- Langbahu Town Location in Hunan
- Coordinates: 29°25′21″N 112°20′40″E﻿ / ﻿29.42250°N 112.34444°E
- Country: People's Republic of China
- Province: Hunan
- Prefecture-level city: Yiyang
- County: Nan County

Area
- • Total: 113.3 km^{2} (43.7 sq mi)

Population
- • Total: 53,700
- • Density: 474/km^{2} (1,230/sq mi)
- Time zone: UTC+8 (China Standard)
- Area code: 0737

= Langbahu =

Langbahu Town (浪拔湖镇 (浪拔湖鎮, Làngbáhú Zhèn)) is an urban town in Nan County, Hunan Province, People's Republic of China.

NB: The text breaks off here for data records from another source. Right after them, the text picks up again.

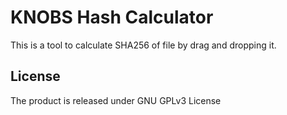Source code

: # KNOBS Hash Calculator

This is a tool to calculate SHA256 of file by drag and dropping it.

## License

The product is released under GNU GPLv3 License
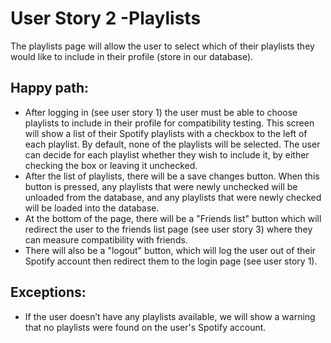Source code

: # User Story 2 -Playlists
The playlists page will allow the user to select which of their playlists they would like to include in their profile (store in our database). 

## Happy path:
- After logging in (see user story 1) the user must be able to choose playlists to include in their profile for compatibility testing. This screen will show a list of their Spotify playlists with a checkbox to the left of each playlist. By default, none of the playlists will be selected. The user can decide for each playlist whether they wish to include it, by either checking the box or leaving it unchecked. 
- After the list of playlists, there will be a save changes button. When this button is pressed, any playlists that were newly unchecked will be unloaded from the database, and any playlists that were newly checked will be loaded into the database.
- At the bottom of the page, there will be a "Friends list" button which will redirect the user to the friends list page (see user story 3) where they can measure compatibility with friends.
- There will also be a "logout" button, which will log the user out of their Spotify account then redirect them to the login page (see user story 1).


## Exceptions:
- If the user doesn’t have any playlists available, we will show a warning that no playlists were found on the user's Spotify account.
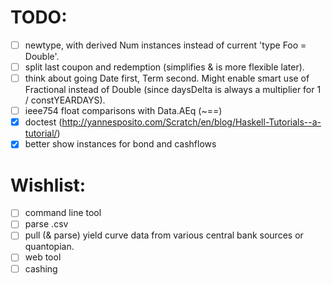 TODO:
=====

- [ ] newtype, with derived Num instances instead of current 'type Foo = Double'.
- [ ] split last coupon and redemption (simplifies & is more flexible later).
- [ ] think about going Date first, Term second. Might enable smart use of Fractional instead of Double (since daysDelta is always a multiplier for 1 / constYEARDAYS).
- [ ] ieee754 float comparisons with Data.AEq (~==)
- [x] doctest (http://yannesposito.com/Scratch/en/blog/Haskell-Tutorials--a-tutorial/)
- [x] better show instances for bond and cashflows

Wishlist:
=========

- [ ] command line tool
- [ ] parse .csv
- [ ] pull (& parse) yield curve data from various central bank sources or quantopian.
- [ ] web tool
- [ ] cashing
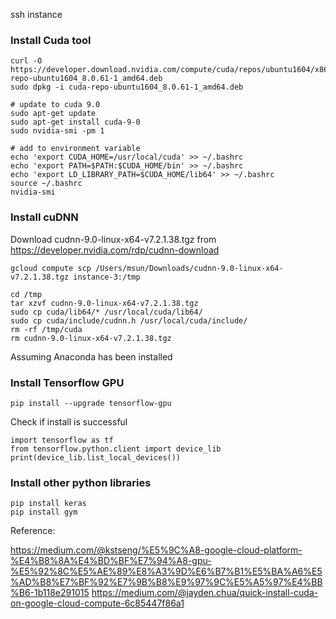 ssh instance

### Install Cuda tool

    curl -O https://developer.download.nvidia.com/compute/cuda/repos/ubuntu1604/x86_64/cuda-repo-ubuntu1604_8.0.61-1_amd64.deb
    sudo dpkg -i cuda-repo-ubuntu1604_8.0.61-1_amd64.deb

    # update to cuda 9.0
    sudo apt-get update
    sudo apt-get install cuda-9-0
    sudo nvidia-smi -pm 1

    # add to environment variable
    echo 'export CUDA_HOME=/usr/local/cuda' >> ~/.bashrc
    echo 'export PATH=$PATH:$CUDA_HOME/bin' >> ~/.bashrc
    echo 'export LD_LIBRARY_PATH=$CUDA_HOME/lib64' >> ~/.bashrc
    source ~/.bashrc
    nvidia-smi

### Install cuDNN

Download cudnn-9.0-linux-x64-v7.2.1.38.tgz from https://developer.nvidia.com/rdp/cudnn-download

    gcloud compute scp /Users/msun/Downloads/cudnn-9.0-linux-x64-v7.2.1.38.tgz instance-3:/tmp

    cd /tmp
    tar xzvf cudnn-9.0-linux-x64-v7.2.1.38.tgz
    sudo cp cuda/lib64/* /usr/local/cuda/lib64/
    sudo cp cuda/include/cudnn.h /usr/local/cuda/include/
    rm -rf /tmp/cuda
    rm cudnn-9.0-linux-x64-v7.2.1.38.tgz

Assuming Anaconda has been installed

### Install Tensorflow GPU

    pip install --upgrade tensorflow-gpu
   
Check if install is successful

    import tensorflow as tf
    from tensorflow.python.client import device_lib
    print(device_lib.list_local_devices())

### Install other python libraries

    pip install keras
    pip install gym

Reference:

https://medium.com/@kstseng/%E5%9C%A8-google-cloud-platform-%E4%B8%8A%E4%BD%BF%E7%94%A8-gpu-%E5%92%8C%E5%AE%89%E8%A3%9D%E6%B7%B1%E5%BA%A6%E5%AD%B8%E7%BF%92%E7%9B%B8%E9%97%9C%E5%A5%97%E4%BB%B6-1b118e291015
https://medium.com/@jayden.chua/quick-install-cuda-on-google-cloud-compute-6c85447f86a1
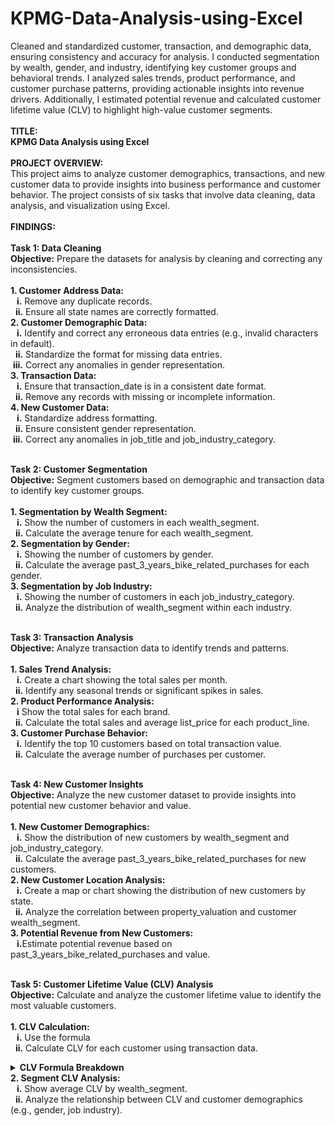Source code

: # KPMG-Data-Analysis-using-Excel
Cleaned and standardized customer, transaction, and demographic data, ensuring consistency and accuracy for analysis. I conducted segmentation by wealth, gender, and industry, identifying key customer groups and behavioral trends. I analyzed sales trends, product performance, and customer purchase patterns, providing actionable insights into revenue drivers. Additionally, I estimated potential revenue and calculated customer lifetime value (CLV) to highlight high-value customer segments.
<br><br>
<b>TITLE:
<br>
KPMG Data Analysis using Excel</b>
<br><br>
<b>PROJECT OVERVIEW:</b>
<br>
This project aims to analyze customer demographics, transactions, and new customer data to provide insights into business
performance and customer behavior. The project consists of six tasks that involve data cleaning, data analysis, and visualization using
Excel.
<br><br>
<b>FINDINGS:</b><br><br>
<b>Task 1: Data Cleaning
<br>
Objective:</b> Prepare the datasets for analysis by cleaning and correcting any inconsistencies.
<br><br>
<b>1. Customer Address Data:<br>
   &nbsp;&nbsp;&nbsp;i.</b> Remove any duplicate records.<br>
   &nbsp;&nbsp;<b>ii.</b> Ensure all state names are correctly formatted.<br>
<b>2. Customer Demographic Data:<br>
   &nbsp;&nbsp;&nbsp;i.</b> Identify and correct any erroneous data entries (e.g., invalid characters in default).<br>
  &nbsp;&nbsp;<b>ii.</b> Standardize the format for missing data entries.<br>
 &nbsp;<b>iii.</b> Correct any anomalies in gender representation.<br>
<b>3. Transaction Data:<br>
   &nbsp;&nbsp;&nbsp;i.</b> Ensure that transaction_date is in a consistent date format.<br>
  &nbsp;&nbsp;<b>ii.</b> Remove any records with missing or incomplete information.<br>
<b>4. New Customer Data:<br>
   &nbsp;&nbsp;&nbsp;i.</b> Standardize address formatting.<br>
  &nbsp;&nbsp;<b>ii.</b> Ensure consistent gender representation.<br>
 &nbsp;<b>iii.</b> Correct any anomalies in job_title and job_industry_category.<br><br>

 <b>Task 2: Customer Segmentation<br>
Objective:</b> Segment customers based on demographic and transaction data to identify key customer groups.<br><br>
<b>1. Segmentation by Wealth Segment:<br>
&nbsp;&nbsp;&nbsp;i.</b> Show the number of customers in each wealth_segment.<br>
&nbsp;&nbsp;<b>ii.</b> Calculate the average tenure for each wealth_segment.<br>
<b>2. Segmentation by Gender:<br>
&nbsp;&nbsp;&nbsp;i.</b> Showing the number of customers by gender.<br>
&nbsp;&nbsp;<b>ii.</b> Calculate the average past_3_years_bike_related_purchases for each gender.<br>
<b>3. Segmentation by Job Industry:<br>
&nbsp;&nbsp;&nbsp;i.</b> Showing the number of customers in each job_industry_category.<br>
&nbsp;&nbsp;<b>ii.</b> Analyze the distribution of wealth_segment within each industry.<br><br>

<b>Task 3: Transaction Analysis<br>
Objective:</b> Analyze transaction data to identify trends and patterns.<br><br>
<b>1. Sales Trend Analysis:<br>
&nbsp;&nbsp;&nbsp;i.</b> Create a chart showing the total sales per month.<br>
&nbsp;&nbsp;<b>ii.</b> Identify any seasonal trends or significant spikes in sales.<br>
<b>2. Product Performance Analysis:<br>
&nbsp;&nbsp;&nbsp;i</b> Show the total sales for each brand.<br>
&nbsp;&nbsp;<b>ii.</b> Calculate the total sales and average list_price for each product_line.<br>
<b>3. Customer Purchase Behavior:<br>
&nbsp;&nbsp;&nbsp;i.</b> Identify the top 10 customers based on total transaction value.<br>
&nbsp;&nbsp;<b>ii.</b> Calculate the average number of purchases per customer.<br><br>

<b>Task 4: New Customer Insights<br>
Objective:</b> Analyze the new customer dataset to provide insights into potential new customer behavior and value.<br><br>
<b>1. New Customer Demographics:<br>
&nbsp;&nbsp;&nbsp;i.</b> Show the distribution of new customers by wealth_segment and job_industry_category.<br>
&nbsp;&nbsp;<b>ii.</b> Calculate the average past_3_years_bike_related_purchases for new customers.<br>
<b>2. New Customer Location Analysis:<br>
&nbsp;&nbsp;&nbsp;i.</b> Create a map or chart showing the distribution of new customers by state.<br>
&nbsp;&nbsp;<b>ii.</b> Analyze the correlation between property_valuation and customer wealth_segment.<br>
<b>3. Potential Revenue from New Customers:<br>
&nbsp;&nbsp;&nbsp;i.</b>Estimate potential revenue based on past_3_years_bike_related_purchases and value.<br><br>

<b>Task 5: Customer Lifetime Value (CLV) Analysis<br>
Objective:</b> Calculate and analyze the customer lifetime value to identify the most valuable customers.<br><br>
<b>1. CLV Calculation:<br>
&nbsp;&nbsp;&nbsp;i.</b> Use the formula<br>
&nbsp;&nbsp;<b>ii.</b> Calculate CLV for each customer using transaction data.<br>
<details>
<summary><strong> CLV Formula Breakdown</strong></summary>

<div style="border:1px solid #000; padding:16px; border-radius:6px; background-color:#f9f9f9;">

**Formula**  
`CLV = (Average Purchase Value × Purchase Frequency) × Customer Lifespan`

---

### **Average Purchase Value (APV):**

- This is the average amount of money a customer spends in a single purchase.  
- **Formula:** `APV = Total Revenue / Number of Purchases`
  - **Total Revenue** is the sum of all revenues generated from all purchases. You can get the total revenue from transactional data.
  - **Number of Purchases** is the total count of all transactions of that customer.

---

### **Purchase Frequency (PF):**

- This is the average number of times a customer makes a purchase in a given period.  
- **Formula:** `PF = Total Number of Transactions / Number of Unique Customers`

---

### **Customer Lifespan (CL):**

- This represents the average number of years a customer remains active.  
- In your dataset, this is represented by the `tenure` column in the Customer Demographic dataset.

</div>
</details>
<b>2. Segment CLV Analysis:<br>
&nbsp;&nbsp;&nbsp;i.</b> Show average CLV by wealth_segment.<br>
&nbsp;&nbsp;<b>ii.</b> Analyze the relationship between CLV and customer demographics (e.g., gender, job industry).<br><br>

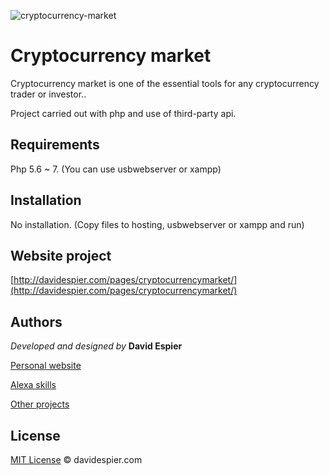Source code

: ![cryptocurrency-market](https://i.postimg.cc/1X7zR6W0/crypto.png)

# Cryptocurrency market

Cryptocurrency market is one of the essential tools for any cryptocurrency trader or investor..

Project carried out with php and use of third-party api.

## Requirements

Php 5.6 ~ 7. (You can use usbwebserver or xampp)

## Installation

No installation. (Copy files to hosting, usbwebserver or xampp and run)


## Website project

[http://davidespier.com/pages/cryptocurrencymarket/](http://davidespier.com/pages/cryptocurrencymarket/)


## Authors

 *Developed and designed by*  **David Espier**


[Personal website](https://davidespier.com)

[Alexa skills](https://www.amazon.es/s?k=davidespier&i=alexa-skills)
        
[Other projects](https://github.com/davidespier?tab=repositories)


## License


[MIT License](https://choosealicense.com/licenses/mit/) © davidespier.com
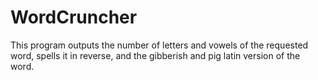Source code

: # WordCruncher
This program outputs the number of letters and vowels of the requested word, spells it in reverse, and the gibberish and pig latin version of the word.
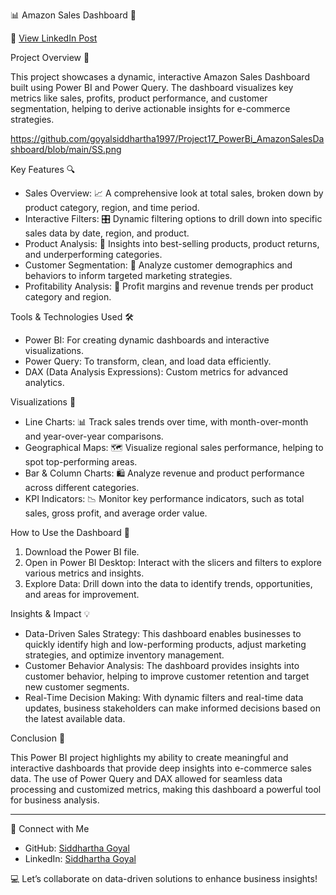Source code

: 📊 Amazon Sales Dashboard 🚀

🔗 [View LinkedIn Post](https://www.linkedin.com/posts/goyalsiddhartha1997_dataanalyst-powerbi-powerbidashboard-activity-7233759175527260160-cylS?utm_source=share&utm_medium=member_desktop)

 Project Overview 📝

This project showcases a dynamic, interactive Amazon Sales Dashboard built using Power BI and Power Query. 
The dashboard visualizes key metrics like sales, profits, product performance, and customer segmentation, helping to derive actionable insights for e-commerce strategies.

https://github.com/goyalsiddhartha1997/Project17_PowerBi_AmazonSalesDashboard/blob/main/SS.png

 Key Features 🔍

- Sales Overview: 📈 A comprehensive look at total sales, broken down by product category, region, and time period.
- Interactive Filters: 🎛️ Dynamic filtering options to drill down into specific sales data by date, region, and product.
- Product Analysis: 🛒 Insights into best-selling products, product returns, and underperforming categories.
- Customer Segmentation: 👥 Analyze customer demographics and behaviors to inform targeted marketing strategies.
- Profitability Analysis: 💸 Profit margins and revenue trends per product category and region.

 Tools & Technologies Used 🛠️

- Power BI: For creating dynamic dashboards and interactive visualizations.
- Power Query: To transform, clean, and load data efficiently.
- DAX (Data Analysis Expressions): Custom metrics for advanced analytics.
  
 Visualizations 🎨

- Line Charts: 📊 Track sales trends over time, with month-over-month and year-over-year comparisons.
- Geographical Maps: 🗺️ Visualize regional sales performance, helping to spot top-performing areas.
- Bar & Column Charts: 🛍️ Analyze revenue and product performance across different categories.
- KPI Indicators: 📉 Monitor key performance indicators, such as total sales, gross profit, and average order value.

 How to Use the Dashboard 🚀

1. Download the Power BI file.
2. Open in Power BI Desktop: Interact with the slicers and filters to explore various metrics and insights.
3. Explore Data: Drill down into the data to identify trends, opportunities, and areas for improvement.

 Insights & Impact 💡

- Data-Driven Sales Strategy: This dashboard enables businesses to quickly identify high and low-performing products, adjust marketing strategies, and optimize inventory management.
- Customer Behavior Analysis: The dashboard provides insights into customer behavior, helping to improve customer retention and target new customer segments.
- Real-Time Decision Making: With dynamic filters and real-time data updates, business stakeholders can make informed decisions based on the latest available data.

 Conclusion 🎯

This Power BI project highlights my ability to create meaningful and interactive dashboards that provide deep insights into e-commerce sales data. 
The use of Power Query and DAX allowed for seamless data processing and customized metrics, making this dashboard a powerful tool for business analysis.

---

💬 Connect with Me  
- GitHub: [Siddhartha Goyal](https://github.com/goyalsiddhartha1997)  
- LinkedIn: [Siddhartha Goyal](https://www.linkedin.com/in/goyalsiddhartha1997/)

💻 Let’s collaborate on data-driven solutions to enhance business insights!
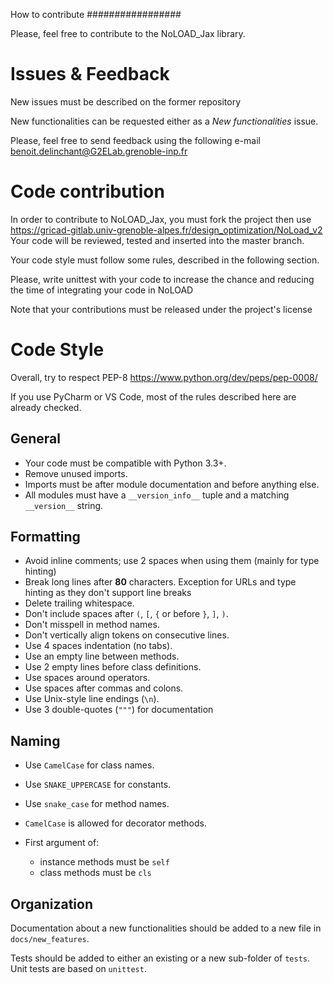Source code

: <!--
SPDX-FileCopyrightText: 2021 G2Elab / MAGE

SPDX-License-Identifier: Apache-2.0
-->

How to contribute
#################

Please, feel free to contribute to the NoLOAD_Jax library.

Issues & Feedback
=================
New issues must be described on the former repository 

New functionalities can be requested either as a *New functionalities* issue.

Please, feel free to send feedback using the following e-mail
 benoit.delinchant@G2ELab.grenoble-inp.fr


Code contribution
=================

In order to contribute to NoLOAD_Jax, you must fork the project then use
https://gricad-gitlab.univ-grenoble-alpes.fr/design_optimization/NoLoad_v2
Your code will be reviewed, tested and inserted into the master branch.

Your code style must follow some rules, described in the following section.

Please, write unittest with your code to increase the chance and reducing the
time of integrating your code in NoLOAD

Note that your contributions must be released under the project's license


Code Style
==========

Overall, try to respect PEP-8 
<https://www.python.org/dev/peps/pep-0008/>

If you use PyCharm or VS Code, most of the rules described here are already
checked.

General
-------

* Your code must be compatible with Python 3.3+.
* Remove unused imports.
* Imports must be after module documentation and before anything else.
* All modules must have a ``__version_info__`` tuple and a matching
  ``__version__`` string.

Formatting
----------

* Avoid inline comments; use 2 spaces when using them (mainly for type hinting)
* Break long lines after **80** characters. Exception for URLs and type hinting
  as they don't support line breaks
* Delete trailing whitespace.
* Don't include spaces after ``(``, ``[``, ``{`` or before ``}``, ``]``, ``)``.
* Don't misspell in method names.
* Don't vertically align tokens on consecutive lines.
* Use 4 spaces indentation (no tabs).
* Use an empty line between methods.
* Use 2 empty lines before class definitions.
* Use spaces around operators.
* Use spaces after commas and colons.
* Use Unix-style line endings (``\n``).
* Use 3 double-quotes (``"""``) for documentation


Naming
------

* Use ``CamelCase`` for class names.
* Use ``SNAKE_UPPERCASE`` for constants.
* Use ``snake_case`` for method names.
* ``CamelCase`` is allowed for decorator methods.
* First argument of:

  * instance methods must be ``self``
  * class methods must be ``cls``


Organization
------------

Documentation about a new functionalities should be added to a new file in
``docs/new_features``.

Tests should be added to either an existing or a new sub-folder of ``tests``.
Unit tests are based on ``unittest``.
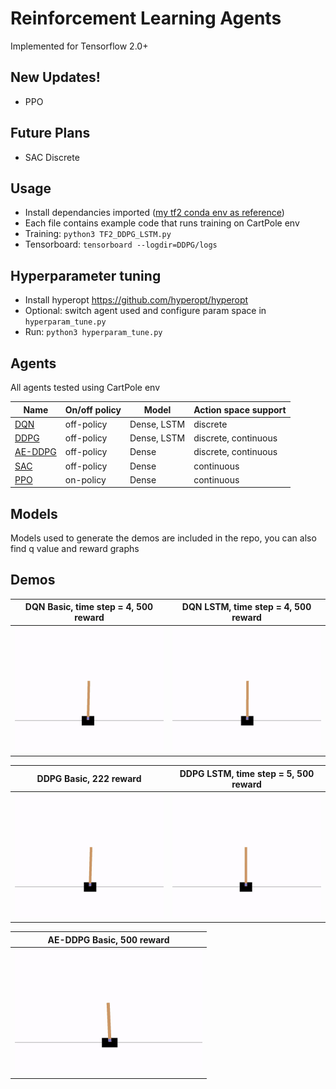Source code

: # Reinforcement Learning Agents 
Implemented for Tensorflow 2.0+

## New Updates!
- PPO

## Future Plans
- SAC Discrete

## Usage
- Install dependancies imported ([my tf2 conda env as reference](https://github.com/anita-hu/TF2-RL/blob/master/mytf2env.txt))
- Each file contains example code that runs training on CartPole env
- Training: `python3 TF2_DDPG_LSTM.py`
- Tensorboard: `tensorboard --logdir=DDPG/logs`

## Hyperparameter tuning
- Install hyperopt https://github.com/hyperopt/hyperopt
- Optional: switch agent used and configure param space in `hyperparam_tune.py` 
- Run: `python3 hyperparam_tune.py`

## Agents
All agents tested using CartPole env

| Name | On/off policy | Model | Action space support |
| --- | --- | --- | --- | 
| [DQN](https://www.cs.toronto.edu/~vmnih/docs/dqn.pdf) | off-policy | Dense, LSTM | discrete |
| [DDPG](https://arxiv.org/pdf/1509.02971.pdf) | off-policy | Dense, LSTM | discrete, continuous | 
| [AE-DDPG](https://arxiv.org/pdf/1903.00827.pdf) | off-policy | Dense | discrete, continuous | 
| [SAC](https://arxiv.org/pdf/1812.05905.pdf) | off-policy | Dense | continuous |
| [PPO](https://arxiv.org/pdf/1707.06347.pdf) | on-policy | Dense | continuous | 


## Models
Models used to generate the demos are included in the repo, you can also find q value and reward graphs 

## Demos
| DQN Basic, time step = 4, 500 reward | DQN LSTM, time step = 4, 500 reward |
| --- | --- |
| <img src="DQN/gifs/test_render_basic_time_step4_reward500.gif" height="200"> | <img src="DQN/gifs/test_render_lstm_time_step4_reward500.gif" height="200"> |

| DDPG Basic, 222 reward | DDPG LSTM, time step = 5, 500 reward |
| --- | --- |
| <img src="DDPG/gifs/test_render_basic_reward222.gif" height="200"> | <img src="DDPG/gifs/test_render_lstm_time_step5_reward500.gif" height="200"> |

| AE-DDPG Basic, 500 reward |
| --- |
| <img src="AE-DDPG/gifs/test_render_basic_reward500.gif" height="200"> |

==Administrative divisions==
The town is divided into 24 villages and 2 communities, which include the following areas: Langba Community, Yabadu Community, Shanqiao Village, Taiyangshan Village, Langbahu Village, Shawan Village, Shijiadu Village, Liangtai Village, Baihezhou Village, Yunhe Village, Zhaohui Village, Hongxing Village, Yunfu Village, Sanchahe Village, Xinkou Village, Yimatou Village, Ji'anzui Village, Gaofengzui Village, Nanji Village, Nanhong Village, Jiejiazhou Village, Muluhu Village, Nan'an Village, Dongzhou Village, Hongyanhu Village, and Huameiyuan Village (浪拔社区、哑吧渡社区、山桥村、太阳山村、浪拔湖村、沙湾村、施家渡村、两太村、白合洲村、云和村、朝辉村、红星村、云伏村、三岔河村、新口村、绎码头村、吉安嘴村、告丰嘴村、南吉村、南红村、揭家洲村、牧鹿湖村、南安村、东洲村、红堰湖村、华美垸村).